El estallido de Chile
terminó resonando en la Argentina. Porque el colapso del régimen que hasta ahora encarna Piñera desmontó los dos principales argumentos persuasivos del macrismo: 1) “Estamos mal por culpa del pasado populista”. 2) “Vamos a estar bien en el futuro gracias a los sacrificios del presente”.
El futuro llegó. La apelación a un "segundo semestre", la irrupción de los "brotes verdes" constituyeron aquí, durante cuatro años, la garantía de sustentabilidad de un presente en continuo declive. Pero la promesa de una felicidad eternamente diferida encontró en el “caso chileno” un espejo que nos mostró, en ese “puro presente”, la imagen de nuestro futuro. Se comprobó empíricamente lo que veníamos sosteniendo en el plano ideológico: esa zanahoria que siempre nos ponían adelante y que en Chile estuvieron persiguiendo durante treinta años, no existía. Y cuando ya no se puede mostrar más la zanahoria, se transforma en garrote.

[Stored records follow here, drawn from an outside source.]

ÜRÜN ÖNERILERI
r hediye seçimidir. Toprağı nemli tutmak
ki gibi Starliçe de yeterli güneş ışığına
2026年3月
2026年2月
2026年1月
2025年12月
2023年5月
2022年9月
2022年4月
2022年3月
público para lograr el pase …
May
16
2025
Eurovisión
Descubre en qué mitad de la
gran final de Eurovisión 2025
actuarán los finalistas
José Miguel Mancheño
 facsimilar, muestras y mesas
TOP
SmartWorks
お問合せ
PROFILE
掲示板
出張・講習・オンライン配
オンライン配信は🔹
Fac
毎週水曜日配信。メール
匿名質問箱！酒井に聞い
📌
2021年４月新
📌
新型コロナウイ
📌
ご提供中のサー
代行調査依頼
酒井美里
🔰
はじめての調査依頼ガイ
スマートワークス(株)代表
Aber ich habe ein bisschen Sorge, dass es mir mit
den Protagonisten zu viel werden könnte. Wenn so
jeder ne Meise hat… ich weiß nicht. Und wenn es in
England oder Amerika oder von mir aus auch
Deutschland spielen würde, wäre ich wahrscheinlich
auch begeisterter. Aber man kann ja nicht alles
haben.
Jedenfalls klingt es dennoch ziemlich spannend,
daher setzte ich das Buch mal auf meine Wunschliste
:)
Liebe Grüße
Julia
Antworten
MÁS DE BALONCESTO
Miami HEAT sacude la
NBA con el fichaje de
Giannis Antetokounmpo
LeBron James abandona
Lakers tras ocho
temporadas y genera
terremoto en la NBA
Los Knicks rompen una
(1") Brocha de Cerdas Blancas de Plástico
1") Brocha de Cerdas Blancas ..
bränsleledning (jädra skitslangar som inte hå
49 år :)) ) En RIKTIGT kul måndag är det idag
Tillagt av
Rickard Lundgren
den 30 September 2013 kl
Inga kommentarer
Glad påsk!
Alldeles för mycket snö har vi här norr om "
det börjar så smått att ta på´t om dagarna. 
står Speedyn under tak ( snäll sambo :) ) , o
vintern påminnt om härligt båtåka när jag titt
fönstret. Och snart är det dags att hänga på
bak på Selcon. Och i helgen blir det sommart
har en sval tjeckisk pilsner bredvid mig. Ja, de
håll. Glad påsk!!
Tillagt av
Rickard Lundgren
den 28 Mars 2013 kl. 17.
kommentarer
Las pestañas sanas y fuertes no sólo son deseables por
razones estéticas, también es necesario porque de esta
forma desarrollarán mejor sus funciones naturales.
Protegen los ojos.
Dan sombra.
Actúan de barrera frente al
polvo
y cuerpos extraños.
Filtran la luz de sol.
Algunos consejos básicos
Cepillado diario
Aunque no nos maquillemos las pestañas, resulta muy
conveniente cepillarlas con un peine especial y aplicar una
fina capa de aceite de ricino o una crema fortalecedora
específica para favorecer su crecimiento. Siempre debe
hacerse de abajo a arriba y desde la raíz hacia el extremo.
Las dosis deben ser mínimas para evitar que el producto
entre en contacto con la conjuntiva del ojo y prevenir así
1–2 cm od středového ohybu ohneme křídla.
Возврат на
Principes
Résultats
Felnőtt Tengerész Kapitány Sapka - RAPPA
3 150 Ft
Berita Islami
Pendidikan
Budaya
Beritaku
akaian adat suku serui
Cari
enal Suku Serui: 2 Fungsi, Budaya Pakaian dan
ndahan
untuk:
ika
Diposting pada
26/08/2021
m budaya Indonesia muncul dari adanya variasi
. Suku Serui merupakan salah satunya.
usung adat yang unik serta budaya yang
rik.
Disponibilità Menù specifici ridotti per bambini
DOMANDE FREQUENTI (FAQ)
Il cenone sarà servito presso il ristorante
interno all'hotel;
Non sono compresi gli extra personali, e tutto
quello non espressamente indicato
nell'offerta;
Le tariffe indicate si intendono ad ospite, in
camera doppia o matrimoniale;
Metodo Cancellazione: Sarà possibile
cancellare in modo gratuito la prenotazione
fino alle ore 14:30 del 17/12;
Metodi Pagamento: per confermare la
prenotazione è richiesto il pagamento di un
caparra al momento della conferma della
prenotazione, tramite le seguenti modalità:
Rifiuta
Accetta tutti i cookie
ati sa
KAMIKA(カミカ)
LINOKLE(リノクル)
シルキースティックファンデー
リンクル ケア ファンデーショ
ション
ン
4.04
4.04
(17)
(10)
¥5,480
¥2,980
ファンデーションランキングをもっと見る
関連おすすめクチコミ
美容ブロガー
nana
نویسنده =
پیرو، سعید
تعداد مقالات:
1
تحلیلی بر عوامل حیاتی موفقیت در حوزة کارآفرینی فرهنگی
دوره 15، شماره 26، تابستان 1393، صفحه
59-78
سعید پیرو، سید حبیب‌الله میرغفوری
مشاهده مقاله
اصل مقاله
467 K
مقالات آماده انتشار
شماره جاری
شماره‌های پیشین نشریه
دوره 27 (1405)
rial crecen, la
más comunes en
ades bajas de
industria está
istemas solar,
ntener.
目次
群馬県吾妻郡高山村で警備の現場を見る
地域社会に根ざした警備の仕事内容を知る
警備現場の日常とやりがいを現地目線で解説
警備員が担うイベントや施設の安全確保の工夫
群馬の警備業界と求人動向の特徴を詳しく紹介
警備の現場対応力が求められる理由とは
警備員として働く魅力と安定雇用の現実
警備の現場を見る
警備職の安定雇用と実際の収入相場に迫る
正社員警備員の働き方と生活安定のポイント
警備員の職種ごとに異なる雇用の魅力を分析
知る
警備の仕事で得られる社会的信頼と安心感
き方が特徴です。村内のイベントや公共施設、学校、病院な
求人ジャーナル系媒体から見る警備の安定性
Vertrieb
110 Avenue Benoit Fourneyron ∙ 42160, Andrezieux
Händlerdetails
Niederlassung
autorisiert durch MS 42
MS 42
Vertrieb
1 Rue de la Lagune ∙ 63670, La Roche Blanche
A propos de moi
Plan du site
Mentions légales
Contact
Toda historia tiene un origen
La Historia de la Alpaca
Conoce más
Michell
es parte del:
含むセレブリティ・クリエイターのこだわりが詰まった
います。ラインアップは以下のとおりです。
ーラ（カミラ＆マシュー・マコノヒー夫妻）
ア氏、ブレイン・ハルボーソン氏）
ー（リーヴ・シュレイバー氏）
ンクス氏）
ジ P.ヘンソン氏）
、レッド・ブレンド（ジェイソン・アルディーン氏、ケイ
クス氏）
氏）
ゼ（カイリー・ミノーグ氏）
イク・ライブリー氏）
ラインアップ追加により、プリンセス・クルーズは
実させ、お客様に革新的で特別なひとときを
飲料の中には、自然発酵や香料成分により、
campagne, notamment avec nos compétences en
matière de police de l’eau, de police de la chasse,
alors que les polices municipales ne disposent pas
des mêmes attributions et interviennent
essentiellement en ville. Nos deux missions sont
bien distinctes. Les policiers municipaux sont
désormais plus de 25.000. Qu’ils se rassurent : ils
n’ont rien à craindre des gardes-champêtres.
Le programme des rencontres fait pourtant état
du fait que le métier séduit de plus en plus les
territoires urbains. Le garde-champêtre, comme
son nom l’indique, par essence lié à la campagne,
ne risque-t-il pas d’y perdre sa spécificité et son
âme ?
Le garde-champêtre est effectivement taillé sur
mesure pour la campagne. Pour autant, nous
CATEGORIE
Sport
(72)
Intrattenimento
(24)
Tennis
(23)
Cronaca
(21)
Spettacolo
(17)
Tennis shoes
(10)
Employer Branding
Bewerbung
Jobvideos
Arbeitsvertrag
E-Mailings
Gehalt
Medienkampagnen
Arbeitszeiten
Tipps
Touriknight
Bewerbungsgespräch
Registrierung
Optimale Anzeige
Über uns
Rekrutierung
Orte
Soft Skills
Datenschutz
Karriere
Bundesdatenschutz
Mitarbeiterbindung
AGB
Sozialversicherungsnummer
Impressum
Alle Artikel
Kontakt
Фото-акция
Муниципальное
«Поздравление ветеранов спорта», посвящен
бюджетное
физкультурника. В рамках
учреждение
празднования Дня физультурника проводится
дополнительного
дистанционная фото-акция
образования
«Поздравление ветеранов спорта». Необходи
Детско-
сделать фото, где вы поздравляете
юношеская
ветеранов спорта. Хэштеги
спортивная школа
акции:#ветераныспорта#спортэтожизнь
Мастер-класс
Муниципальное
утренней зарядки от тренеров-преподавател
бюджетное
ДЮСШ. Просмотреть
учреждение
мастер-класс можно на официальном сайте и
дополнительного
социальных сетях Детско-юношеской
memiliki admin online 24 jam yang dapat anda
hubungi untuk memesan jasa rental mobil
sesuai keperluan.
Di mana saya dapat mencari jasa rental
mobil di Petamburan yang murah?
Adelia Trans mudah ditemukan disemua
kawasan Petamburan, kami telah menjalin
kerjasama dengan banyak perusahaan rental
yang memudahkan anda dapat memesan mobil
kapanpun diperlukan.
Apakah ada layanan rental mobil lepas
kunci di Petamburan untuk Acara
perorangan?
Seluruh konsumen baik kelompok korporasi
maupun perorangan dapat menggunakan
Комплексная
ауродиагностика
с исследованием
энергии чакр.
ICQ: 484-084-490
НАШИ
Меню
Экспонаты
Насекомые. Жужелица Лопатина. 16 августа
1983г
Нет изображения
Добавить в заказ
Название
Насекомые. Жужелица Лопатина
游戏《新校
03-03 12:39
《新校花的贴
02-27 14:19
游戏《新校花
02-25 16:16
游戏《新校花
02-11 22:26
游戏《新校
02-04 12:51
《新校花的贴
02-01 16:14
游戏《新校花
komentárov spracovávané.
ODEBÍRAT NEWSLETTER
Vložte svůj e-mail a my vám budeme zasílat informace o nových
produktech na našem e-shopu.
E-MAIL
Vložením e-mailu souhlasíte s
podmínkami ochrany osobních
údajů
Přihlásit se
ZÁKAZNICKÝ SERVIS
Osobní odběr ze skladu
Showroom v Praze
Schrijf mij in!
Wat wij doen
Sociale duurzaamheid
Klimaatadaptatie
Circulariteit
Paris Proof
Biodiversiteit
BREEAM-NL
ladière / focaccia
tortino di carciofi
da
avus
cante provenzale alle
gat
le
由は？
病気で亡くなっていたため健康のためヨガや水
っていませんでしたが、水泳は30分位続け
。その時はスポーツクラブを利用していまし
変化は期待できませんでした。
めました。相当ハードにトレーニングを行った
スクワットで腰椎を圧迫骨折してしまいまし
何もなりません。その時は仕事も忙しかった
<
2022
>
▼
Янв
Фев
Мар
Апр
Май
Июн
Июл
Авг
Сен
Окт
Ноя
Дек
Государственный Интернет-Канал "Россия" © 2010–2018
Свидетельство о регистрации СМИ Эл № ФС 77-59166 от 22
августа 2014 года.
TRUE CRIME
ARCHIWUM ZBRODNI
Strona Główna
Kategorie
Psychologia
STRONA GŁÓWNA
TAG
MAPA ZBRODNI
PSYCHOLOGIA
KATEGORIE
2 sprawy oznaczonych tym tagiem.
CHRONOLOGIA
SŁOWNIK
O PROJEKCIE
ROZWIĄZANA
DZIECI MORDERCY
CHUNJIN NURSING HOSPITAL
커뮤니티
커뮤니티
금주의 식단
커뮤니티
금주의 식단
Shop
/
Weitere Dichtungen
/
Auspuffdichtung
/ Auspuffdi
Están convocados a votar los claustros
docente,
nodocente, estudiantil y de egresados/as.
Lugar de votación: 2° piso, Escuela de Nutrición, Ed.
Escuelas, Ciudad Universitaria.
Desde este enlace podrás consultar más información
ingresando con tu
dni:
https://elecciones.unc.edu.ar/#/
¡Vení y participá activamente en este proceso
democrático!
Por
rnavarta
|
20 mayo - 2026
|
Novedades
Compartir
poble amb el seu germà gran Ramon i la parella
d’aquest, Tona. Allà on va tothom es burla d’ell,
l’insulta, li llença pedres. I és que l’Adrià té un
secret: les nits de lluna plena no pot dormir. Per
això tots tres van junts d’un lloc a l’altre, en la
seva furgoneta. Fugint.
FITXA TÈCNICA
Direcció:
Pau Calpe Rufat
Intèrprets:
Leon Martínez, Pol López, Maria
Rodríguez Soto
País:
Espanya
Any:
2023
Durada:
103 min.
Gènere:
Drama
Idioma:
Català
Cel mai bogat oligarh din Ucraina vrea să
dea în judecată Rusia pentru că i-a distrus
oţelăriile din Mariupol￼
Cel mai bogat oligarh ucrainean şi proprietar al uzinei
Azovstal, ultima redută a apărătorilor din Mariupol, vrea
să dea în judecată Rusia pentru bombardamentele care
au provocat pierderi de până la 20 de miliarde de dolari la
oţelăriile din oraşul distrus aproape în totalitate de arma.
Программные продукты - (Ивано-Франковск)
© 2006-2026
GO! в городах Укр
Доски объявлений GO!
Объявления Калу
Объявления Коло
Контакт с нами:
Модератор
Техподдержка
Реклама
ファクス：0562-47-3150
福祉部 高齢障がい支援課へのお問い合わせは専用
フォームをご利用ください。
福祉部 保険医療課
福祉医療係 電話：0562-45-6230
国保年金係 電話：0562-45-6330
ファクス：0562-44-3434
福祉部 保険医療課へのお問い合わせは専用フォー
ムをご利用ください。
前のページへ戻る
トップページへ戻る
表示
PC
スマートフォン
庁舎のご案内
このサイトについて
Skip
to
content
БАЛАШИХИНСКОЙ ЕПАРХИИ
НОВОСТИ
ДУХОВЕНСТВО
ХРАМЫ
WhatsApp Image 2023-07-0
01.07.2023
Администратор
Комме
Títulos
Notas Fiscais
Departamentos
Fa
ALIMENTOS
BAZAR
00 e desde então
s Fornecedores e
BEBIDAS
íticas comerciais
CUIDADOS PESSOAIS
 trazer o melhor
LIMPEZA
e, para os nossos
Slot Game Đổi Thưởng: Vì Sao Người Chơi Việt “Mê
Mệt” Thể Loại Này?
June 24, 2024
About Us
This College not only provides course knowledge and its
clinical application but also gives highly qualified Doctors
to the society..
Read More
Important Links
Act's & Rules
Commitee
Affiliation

La debacle neoliberal de Chile también desarticula otros mitos vinculados con la temporalidad. El de la “pesada herencia” es uno de ellos. El país trasandino venía transitando treinta años de alternancia amigable; demócratas cristianos, socialistas y liberales declarados podían diferir en los matices del maquillaje pero acordaban en la irreversibilidad del modelo económico. Al no haber confrontación ideológica ni afectación de intereses, ni siquiera fue necesario acudir a la muletilla de “se robaron todo” para justificar que se borrara de un plumazo lo hecho en los períodos anteriores. Se imponían las famosas “políticas de estado”, esas que también se reclaman acá y que casi siempre son de derecha. Los sucesivos gobiernos chilenos parecían empujados por el fatalismo del éxito. Salvo por un par de protestas estudiantiles (en 2006 y 2011) tampoco hubo “palos en la rueda”, otro caballito de batalla esgrimido aquí para explicar por qué la felicidad nunca terminaba de llegar. El “caso chileno”, pieza de laboratorio y ejemplo propagandístico, se encaminó sin obstáculos ni excusas hacia su propio fracaso. Los tecnócratas liberales no terminan de explicar, porque no lo entienden, qué es lo que salió mal.
Porque el fracaso no está en los nombres ni en la implementación más o menos eficaz de un plan económico sino en la propia naturaleza del sistema. El neoliberalismo es así: siempre concentra riqueza y nunca derrama. Los chilenos esperaron treinta años y un día se cansaron. La mayoría de los argentinos tuvimos mucha menos paciencia pero más templanza: solo aguantamos cuatro años, pero no explotamos porque teníamos una alternativa. Llama la atención, de todos modos, la velocidad del derrumbre macrista, atribuible quizás a su voracidad por los negocios inmediatos y a su ineptitud para aplicar su política regresiva de un modo más prolijo y menos traumático. Esto es, para ponerle a la gente la zanahoria un poquito más a mano.
Pero el estallido chileno, que ya adoptó como una suerte de slogan “no son 30 pesos, son 30 años” nos ayuda, también, a despersonalizar el objeto de la crítica. Cuando aquí los gurúes de la ortodoxia económica y el establishment mediático concentren las culpas en Macri para intentar salvar el modelo, habrá que recordar que el neoliberalismo, como idea, ya probó con la zanahoria y el garrote, primero con Videla, después con Menem, con De la Rúa y con Macri. Los usó y los descartó (en rigor, aún es temprano para ver qué hacen con el hombre antes conocido como “Mauricio”), casi como viene haciendo con la mayoría de la gente. Alguna vez –ojalá éste sea el momento-- habrá que descartar definitivamente el neoliberalismo.